====== PROVIDED TEXT ======

It was partly out of curiosity about his experience of Alzheimer’s that I read John Bayley’s Iris: A Memoir when it was first published. Expecting a bleak chronicle of the decline of a great mind, I was unprepared for the enchantment of a moving and humorous narrative that dealt as much with their lives before the illness as after. The second volume, Iris and the Friends, charted her further decline and her death, and in addition gave an account of his childhood and adolescence.

John Bayley has been criticised for writing about his wife’s illness. Leaving aside the fact that, like all good writers, he has successfully risen above journalistic voyeurism by transmuting experience into art, no one who has lived with an Alzheimer’s sufferer could condemn his project. Only they could know the weariness of dressing and undressing, bathing and feeding the Alzheimer’s victim, or the despair and exasperation engendered by broken nights, incomprehensible sounds, unpredictable moods and inexpressible needs. And all the while watching, watching the loved one simply fade away. Of his books John Bayley has said: ‘Iris would have approved.’ I believe she would.

*

INT. CHARLBURY ROAD. BEDROOM. NIGHT

At the sink YOUNG JOHN scrubs away ineffectually at a disgusting pan and hangs it up. YOUNG IRIS brings it down again and hands it to him.

YOUNG IRIS
When you know everything about me, then I'll be dead. He was a professor of Ancient History.

YOUNG JOHN
They have a malign influence on you I think. They all have, all your ‘friends’.

YOUNG IRIS
He’s a teacher, a master of thought.

YOUNG JOHN
You talk, do you, you master thought together?

YOUNG IRIS
We make love, yes, but that’s not the important thing.

YOUNG JOHN hangs the still-dirty pan up again. It drips.

YOUNG JOHN
I feel as if I’m standing in a l-long l-line of suitors waiting for a kind word.

YOUNG IRIS
I’ll always give you a kind word. You must accept me as I am.

YOUNG JOHN
And I am to be kept in my box or not kept at all.

YOUNG IRIS views him with great tenderness and some regret.

====== DATA ======

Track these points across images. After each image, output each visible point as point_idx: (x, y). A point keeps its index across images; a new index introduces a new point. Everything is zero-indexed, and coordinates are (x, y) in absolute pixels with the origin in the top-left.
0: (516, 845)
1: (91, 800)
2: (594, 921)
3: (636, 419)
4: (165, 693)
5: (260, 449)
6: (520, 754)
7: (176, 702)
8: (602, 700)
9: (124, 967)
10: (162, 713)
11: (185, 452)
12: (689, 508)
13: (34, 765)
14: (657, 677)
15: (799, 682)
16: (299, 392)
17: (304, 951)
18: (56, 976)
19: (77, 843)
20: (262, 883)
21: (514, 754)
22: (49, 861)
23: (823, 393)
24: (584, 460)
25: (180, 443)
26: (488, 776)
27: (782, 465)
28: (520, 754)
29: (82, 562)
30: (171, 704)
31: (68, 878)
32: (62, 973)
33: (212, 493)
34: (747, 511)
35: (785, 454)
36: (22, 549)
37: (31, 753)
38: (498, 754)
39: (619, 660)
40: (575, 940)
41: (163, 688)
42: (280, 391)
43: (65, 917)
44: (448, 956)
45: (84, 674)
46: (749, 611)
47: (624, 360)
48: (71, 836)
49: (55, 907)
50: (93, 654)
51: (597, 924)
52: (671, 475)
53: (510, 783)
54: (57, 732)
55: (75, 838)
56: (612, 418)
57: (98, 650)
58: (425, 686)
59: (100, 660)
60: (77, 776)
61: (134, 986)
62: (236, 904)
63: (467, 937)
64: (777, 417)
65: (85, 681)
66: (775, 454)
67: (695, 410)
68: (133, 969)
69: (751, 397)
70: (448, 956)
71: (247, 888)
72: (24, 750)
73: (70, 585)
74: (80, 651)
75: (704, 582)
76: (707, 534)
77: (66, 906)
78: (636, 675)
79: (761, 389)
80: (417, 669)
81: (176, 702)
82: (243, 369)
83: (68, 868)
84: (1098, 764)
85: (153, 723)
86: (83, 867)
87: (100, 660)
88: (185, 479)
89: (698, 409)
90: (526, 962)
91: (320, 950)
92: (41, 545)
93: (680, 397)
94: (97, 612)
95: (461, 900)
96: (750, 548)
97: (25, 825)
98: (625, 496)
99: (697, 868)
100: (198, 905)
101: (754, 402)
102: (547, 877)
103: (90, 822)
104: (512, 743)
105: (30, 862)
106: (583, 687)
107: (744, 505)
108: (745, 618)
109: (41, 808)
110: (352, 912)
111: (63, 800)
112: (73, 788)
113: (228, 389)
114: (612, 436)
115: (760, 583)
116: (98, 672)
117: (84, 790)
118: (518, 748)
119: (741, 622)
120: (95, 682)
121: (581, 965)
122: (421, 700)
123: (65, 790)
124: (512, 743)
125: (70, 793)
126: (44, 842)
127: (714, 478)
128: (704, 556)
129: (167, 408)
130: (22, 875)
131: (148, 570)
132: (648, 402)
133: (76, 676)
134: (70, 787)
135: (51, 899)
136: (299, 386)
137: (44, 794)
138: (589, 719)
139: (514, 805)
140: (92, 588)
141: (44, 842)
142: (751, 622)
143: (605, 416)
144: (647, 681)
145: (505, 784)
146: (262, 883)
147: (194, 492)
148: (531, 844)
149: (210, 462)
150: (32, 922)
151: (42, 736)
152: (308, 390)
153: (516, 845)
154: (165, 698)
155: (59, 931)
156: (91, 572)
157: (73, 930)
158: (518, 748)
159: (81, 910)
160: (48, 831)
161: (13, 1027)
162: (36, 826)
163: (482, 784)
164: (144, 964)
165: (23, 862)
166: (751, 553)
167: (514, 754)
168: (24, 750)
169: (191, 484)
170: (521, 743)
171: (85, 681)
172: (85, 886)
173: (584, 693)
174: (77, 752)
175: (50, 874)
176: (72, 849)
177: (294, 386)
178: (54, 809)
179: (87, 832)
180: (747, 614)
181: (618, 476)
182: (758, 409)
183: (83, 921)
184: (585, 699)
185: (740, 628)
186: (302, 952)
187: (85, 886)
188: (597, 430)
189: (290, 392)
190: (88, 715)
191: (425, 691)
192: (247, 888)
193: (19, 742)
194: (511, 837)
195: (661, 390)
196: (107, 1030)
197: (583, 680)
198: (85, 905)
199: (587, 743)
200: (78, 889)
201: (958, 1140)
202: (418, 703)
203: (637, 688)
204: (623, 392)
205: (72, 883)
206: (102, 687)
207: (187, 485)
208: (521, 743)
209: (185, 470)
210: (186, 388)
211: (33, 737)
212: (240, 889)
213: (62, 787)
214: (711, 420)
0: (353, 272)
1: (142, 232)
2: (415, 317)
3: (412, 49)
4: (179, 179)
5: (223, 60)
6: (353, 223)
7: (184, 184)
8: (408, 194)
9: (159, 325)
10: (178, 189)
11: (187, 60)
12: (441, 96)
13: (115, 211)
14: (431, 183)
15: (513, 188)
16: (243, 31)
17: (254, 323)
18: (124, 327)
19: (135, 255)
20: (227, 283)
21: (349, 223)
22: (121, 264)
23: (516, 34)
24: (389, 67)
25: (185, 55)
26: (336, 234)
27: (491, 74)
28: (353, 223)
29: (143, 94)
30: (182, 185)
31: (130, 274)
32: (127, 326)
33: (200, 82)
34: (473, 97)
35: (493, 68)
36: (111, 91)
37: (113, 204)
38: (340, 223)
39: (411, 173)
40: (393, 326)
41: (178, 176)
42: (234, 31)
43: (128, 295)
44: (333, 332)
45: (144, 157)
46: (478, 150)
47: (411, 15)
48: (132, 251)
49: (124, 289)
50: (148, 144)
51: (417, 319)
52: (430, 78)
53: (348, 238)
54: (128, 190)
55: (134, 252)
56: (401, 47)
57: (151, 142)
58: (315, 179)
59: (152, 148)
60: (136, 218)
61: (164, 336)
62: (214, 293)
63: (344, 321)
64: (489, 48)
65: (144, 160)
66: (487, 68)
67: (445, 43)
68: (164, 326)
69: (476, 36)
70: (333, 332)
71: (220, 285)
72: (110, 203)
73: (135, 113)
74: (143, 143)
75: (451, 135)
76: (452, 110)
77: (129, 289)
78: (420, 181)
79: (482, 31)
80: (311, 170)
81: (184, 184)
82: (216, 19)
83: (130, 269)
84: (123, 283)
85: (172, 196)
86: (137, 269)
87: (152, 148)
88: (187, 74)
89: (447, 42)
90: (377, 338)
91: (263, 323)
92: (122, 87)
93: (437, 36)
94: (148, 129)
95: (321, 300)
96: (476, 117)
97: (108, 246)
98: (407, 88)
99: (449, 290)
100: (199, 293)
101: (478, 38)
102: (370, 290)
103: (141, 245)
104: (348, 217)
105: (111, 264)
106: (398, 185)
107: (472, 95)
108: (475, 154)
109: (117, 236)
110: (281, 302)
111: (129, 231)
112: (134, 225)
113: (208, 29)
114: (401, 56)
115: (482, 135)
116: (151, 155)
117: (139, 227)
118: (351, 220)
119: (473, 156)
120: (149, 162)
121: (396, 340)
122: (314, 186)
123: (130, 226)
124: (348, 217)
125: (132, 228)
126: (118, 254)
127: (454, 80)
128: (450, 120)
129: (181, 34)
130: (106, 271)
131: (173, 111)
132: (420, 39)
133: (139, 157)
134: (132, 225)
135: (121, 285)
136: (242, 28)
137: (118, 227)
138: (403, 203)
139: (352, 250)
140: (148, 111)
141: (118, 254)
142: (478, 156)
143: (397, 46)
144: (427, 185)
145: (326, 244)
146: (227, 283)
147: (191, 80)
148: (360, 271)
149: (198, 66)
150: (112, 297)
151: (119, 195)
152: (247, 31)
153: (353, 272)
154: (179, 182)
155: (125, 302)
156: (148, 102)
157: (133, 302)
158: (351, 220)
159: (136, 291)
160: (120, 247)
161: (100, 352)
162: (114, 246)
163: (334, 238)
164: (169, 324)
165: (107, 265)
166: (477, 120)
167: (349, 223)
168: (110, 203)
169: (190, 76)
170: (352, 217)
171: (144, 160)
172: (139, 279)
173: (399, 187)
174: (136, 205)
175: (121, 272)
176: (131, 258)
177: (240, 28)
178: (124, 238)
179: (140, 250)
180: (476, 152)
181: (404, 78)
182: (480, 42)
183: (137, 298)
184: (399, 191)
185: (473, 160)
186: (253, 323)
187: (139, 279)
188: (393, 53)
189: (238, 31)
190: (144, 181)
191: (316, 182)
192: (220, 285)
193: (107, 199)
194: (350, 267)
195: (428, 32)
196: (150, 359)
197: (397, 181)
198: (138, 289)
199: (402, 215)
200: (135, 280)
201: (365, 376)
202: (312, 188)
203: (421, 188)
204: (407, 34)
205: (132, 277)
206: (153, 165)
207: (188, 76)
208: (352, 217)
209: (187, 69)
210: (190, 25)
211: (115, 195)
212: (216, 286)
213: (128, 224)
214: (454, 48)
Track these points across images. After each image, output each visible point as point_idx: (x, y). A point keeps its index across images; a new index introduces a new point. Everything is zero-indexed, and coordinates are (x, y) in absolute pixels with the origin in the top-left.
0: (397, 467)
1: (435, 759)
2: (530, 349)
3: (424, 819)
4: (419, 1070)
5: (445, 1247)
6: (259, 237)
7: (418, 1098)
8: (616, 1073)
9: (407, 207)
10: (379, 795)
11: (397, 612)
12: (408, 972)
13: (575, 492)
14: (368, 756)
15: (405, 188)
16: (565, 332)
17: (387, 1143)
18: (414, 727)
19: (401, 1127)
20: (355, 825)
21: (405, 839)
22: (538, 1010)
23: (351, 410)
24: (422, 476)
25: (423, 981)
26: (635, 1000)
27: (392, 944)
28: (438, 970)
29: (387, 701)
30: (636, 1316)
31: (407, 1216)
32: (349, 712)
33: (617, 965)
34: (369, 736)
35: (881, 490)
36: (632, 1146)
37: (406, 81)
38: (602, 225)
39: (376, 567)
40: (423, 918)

======

TO-DO LIST —
(a) In the passage about John Bayley's memoirs, what is the title of the second volume?
(b) Retype the listing from its first line through the line holding "36: (22, 549)", including both of those lines.
The text and the listing have no connection to each other.

ANSWERS —
(a) Iris and the Friends

(b)
Track these points across images. After each image, output each visible point as point_idx: (x, y). A point keeps its index across images; a new index introduces a new point. Everything is zero-indexed, and coordinates are (x, y) in absolute pixels with the origin in the top-left.
0: (516, 845)
1: (91, 800)
2: (594, 921)
3: (636, 419)
4: (165, 693)
5: (260, 449)
6: (520, 754)
7: (176, 702)
8: (602, 700)
9: (124, 967)
10: (162, 713)
11: (185, 452)
12: (689, 508)
13: (34, 765)
14: (657, 677)
15: (799, 682)
16: (299, 392)
17: (304, 951)
18: (56, 976)
19: (77, 843)
20: (262, 883)
21: (514, 754)
22: (49, 861)
23: (823, 393)
24: (584, 460)
25: (180, 443)
26: (488, 776)
27: (782, 465)
28: (520, 754)
29: (82, 562)
30: (171, 704)
31: (68, 878)
32: (62, 973)
33: (212, 493)
34: (747, 511)
35: (785, 454)
36: (22, 549)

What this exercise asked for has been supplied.